Quoiqu´il en soit, Guy Goffette était, avant tout, un poète et c´est la vie
qui l´a toujours inspiré, au détour d´un chemin, d´un coin perdu, en faisant,
on l´a vu, l´ Éloge
pour une cuisine de province (collection poésie de Gallimard), en
évoquant les poètes de sa prédilection (Verlaine et Auden, déjà cités, et
aussi, entre autres, Pessoa, Saba, Pavese, Emily Dickinson, Mandelstam,
Hölderlin, Larbaud, Borges, Cavafy ou Yannis Ritsos).
La vie n´est parfois «Rien qu´un souffle» comme il l´écrit dans ce poème da La Vie promise :
«Oui, tout homme debout n´est qu´un souffle / poussière, dans la gorge ses
cris, ses pleurs, / ses chants d´amour et de déréliction, sable / du désir qui
s´enlise : mourir, / ne pas mourir, qu´importe après tout, / si la mer
n´est rien d´autre qu´un soupir / dans le rêve du ciel qui s´abandonne…». Mais
la vie - comme on peut lire dans Un manteau de fortune (Grand prix de
poésie de l´Académie Française 2001) - est également un « vieux piano d´herbes
vendu aux neiges de l´Ardenne » ou une des multiples « variations sur une
montée en tramway » ou enfin « Un dimanche à Lisbonne » à l´ombre du chanteur
de fado Alfredo Marceneiro*, où l´on nous dit que « …au loin une guitare
insinue / que rien n´existe sur la terre / comme l´absence, et que l´amour /
est toujours nu / Heureux les amants amarrés / que l´ombre garde au fond de
l´eau: / ils sont l´âme du diamant, / l´or du fado ».

Travail à faire:
A - Répondez à ces questions d'après le texte sur Guy Goffette :
(i) Dans quelle collection l'Éloge pour une cuisine de province a-t-il paru ?
(ii) Quel prix a été attribué à Un manteau de fortune ?
(iii) Quel métier exerçait Alfredo Marceneiro ?
B - Modifiez le passage du texte sur Guy Goffette qui commence par les mots « Quoiqu´il en soit, Guy » et se termine par « ou Yannis Ritsos). » : recopiez-le en mettant « Rimbaud » à la place de « Verlaine ».
Les entrées forment un matériau distinct du texte sur Guy Goffette.

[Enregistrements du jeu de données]
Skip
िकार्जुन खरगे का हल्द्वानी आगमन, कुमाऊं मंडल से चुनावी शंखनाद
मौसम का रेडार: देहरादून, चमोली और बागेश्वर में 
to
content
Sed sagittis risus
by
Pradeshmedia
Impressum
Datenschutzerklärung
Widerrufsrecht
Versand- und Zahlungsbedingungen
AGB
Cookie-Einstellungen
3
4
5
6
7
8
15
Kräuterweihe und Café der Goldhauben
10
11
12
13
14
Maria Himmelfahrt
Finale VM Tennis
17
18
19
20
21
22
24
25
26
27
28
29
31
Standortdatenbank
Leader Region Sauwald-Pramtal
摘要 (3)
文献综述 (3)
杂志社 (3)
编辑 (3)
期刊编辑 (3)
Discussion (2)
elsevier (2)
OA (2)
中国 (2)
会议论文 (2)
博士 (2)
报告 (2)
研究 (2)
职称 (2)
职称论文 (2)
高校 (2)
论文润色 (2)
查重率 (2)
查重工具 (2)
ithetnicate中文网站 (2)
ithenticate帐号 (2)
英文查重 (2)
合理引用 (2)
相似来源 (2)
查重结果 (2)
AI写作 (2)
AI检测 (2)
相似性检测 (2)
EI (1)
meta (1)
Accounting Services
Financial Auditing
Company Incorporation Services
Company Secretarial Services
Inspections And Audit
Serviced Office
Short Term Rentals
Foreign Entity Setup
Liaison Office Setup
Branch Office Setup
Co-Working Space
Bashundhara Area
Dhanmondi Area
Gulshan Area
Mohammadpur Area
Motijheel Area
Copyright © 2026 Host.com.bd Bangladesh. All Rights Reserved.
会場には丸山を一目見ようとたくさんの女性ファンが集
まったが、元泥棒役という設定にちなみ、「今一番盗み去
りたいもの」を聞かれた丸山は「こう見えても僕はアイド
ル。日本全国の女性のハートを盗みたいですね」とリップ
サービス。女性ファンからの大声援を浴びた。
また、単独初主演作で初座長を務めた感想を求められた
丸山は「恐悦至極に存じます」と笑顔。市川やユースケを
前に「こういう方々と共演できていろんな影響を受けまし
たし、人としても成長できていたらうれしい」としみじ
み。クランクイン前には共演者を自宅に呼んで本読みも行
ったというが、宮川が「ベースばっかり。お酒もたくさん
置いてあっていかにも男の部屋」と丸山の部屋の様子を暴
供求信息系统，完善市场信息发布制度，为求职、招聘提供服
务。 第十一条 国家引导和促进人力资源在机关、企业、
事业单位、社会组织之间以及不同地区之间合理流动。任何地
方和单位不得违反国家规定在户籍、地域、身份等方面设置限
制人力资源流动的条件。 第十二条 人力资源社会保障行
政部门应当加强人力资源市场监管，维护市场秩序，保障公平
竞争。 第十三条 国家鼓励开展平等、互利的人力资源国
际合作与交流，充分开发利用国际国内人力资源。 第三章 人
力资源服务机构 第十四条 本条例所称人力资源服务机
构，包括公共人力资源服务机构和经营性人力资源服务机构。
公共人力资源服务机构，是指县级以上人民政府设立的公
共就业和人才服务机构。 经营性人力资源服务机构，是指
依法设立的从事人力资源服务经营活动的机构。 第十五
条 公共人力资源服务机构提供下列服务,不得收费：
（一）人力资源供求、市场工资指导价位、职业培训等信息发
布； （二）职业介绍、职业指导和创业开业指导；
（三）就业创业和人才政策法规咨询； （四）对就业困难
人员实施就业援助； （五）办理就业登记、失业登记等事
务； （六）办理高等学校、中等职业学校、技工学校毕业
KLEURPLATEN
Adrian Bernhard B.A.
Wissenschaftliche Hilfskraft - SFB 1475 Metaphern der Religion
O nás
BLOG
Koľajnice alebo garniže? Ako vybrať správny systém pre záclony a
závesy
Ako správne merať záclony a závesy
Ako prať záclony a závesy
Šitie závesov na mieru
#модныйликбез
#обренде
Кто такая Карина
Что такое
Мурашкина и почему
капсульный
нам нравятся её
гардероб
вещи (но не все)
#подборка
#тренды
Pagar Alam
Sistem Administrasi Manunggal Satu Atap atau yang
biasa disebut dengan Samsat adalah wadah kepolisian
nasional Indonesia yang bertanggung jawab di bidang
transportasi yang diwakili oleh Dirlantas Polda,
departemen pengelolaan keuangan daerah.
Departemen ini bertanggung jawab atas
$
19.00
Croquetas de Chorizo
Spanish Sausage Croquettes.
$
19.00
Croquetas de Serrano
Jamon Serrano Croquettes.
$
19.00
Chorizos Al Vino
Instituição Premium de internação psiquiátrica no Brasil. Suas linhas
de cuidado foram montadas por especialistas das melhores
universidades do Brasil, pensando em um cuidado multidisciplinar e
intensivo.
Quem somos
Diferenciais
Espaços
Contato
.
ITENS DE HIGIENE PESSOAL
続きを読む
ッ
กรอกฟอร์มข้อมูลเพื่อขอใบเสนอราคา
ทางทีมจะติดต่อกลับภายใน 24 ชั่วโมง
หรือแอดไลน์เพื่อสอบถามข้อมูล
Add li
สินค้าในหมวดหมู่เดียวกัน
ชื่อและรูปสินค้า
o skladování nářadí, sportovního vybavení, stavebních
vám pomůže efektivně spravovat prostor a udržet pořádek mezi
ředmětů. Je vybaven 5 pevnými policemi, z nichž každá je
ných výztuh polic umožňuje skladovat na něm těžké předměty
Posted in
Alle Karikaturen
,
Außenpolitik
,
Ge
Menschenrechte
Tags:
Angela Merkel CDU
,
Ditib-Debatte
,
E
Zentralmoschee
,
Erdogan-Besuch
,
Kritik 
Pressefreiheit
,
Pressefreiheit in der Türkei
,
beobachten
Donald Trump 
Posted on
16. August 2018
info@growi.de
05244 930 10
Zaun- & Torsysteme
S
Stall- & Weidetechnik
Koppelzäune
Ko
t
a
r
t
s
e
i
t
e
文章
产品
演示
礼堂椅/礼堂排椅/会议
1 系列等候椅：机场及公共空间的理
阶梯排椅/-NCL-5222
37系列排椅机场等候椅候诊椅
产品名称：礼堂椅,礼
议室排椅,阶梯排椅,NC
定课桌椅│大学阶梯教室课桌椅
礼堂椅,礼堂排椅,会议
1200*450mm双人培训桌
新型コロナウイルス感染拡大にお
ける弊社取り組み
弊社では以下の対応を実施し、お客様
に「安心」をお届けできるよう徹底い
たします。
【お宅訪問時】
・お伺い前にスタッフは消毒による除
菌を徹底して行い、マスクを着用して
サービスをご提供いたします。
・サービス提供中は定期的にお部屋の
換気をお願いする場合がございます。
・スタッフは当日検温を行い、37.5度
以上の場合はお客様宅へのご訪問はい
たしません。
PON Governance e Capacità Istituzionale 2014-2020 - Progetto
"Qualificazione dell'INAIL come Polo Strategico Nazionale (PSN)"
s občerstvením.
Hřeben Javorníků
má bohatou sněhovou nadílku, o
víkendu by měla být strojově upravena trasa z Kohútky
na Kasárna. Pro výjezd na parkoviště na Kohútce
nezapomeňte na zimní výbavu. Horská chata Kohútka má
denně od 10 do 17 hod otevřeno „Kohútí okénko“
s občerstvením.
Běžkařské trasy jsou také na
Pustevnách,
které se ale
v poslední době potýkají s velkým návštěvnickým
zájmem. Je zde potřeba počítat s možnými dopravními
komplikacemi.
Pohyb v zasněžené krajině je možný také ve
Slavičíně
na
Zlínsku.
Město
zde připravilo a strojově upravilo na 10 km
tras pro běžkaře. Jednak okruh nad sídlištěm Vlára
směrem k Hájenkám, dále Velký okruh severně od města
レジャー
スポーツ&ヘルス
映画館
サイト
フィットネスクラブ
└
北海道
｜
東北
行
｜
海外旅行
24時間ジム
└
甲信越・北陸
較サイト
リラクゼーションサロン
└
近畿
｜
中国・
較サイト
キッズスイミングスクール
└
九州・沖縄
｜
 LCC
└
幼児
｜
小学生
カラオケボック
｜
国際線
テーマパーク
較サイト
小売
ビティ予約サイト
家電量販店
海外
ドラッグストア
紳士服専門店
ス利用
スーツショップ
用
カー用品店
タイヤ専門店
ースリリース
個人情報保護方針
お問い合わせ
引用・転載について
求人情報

Réponses:
A -
(i) La collection poésie de Gallimard.
(ii) Le Grand prix de poésie de l'Académie Française 2001.
(iii) Il était chanteur de fado.

B -
Quoiqu´il en soit, Guy Goffette était, avant tout, un poète et c´est la vie
qui l´a toujours inspiré, au détour d´un chemin, d´un coin perdu, en faisant,
on l´a vu, l´ Éloge
pour une cuisine de province (collection poésie de Gallimard), en
évoquant les poètes de sa prédilection (Rimbaud et Auden, déjà cités, et
aussi, entre autres, Pessoa, Saba, Pavese, Emily Dickinson, Mandelstam,
Hölderlin, Larbaud, Borges, Cavafy ou Yannis Ritsos).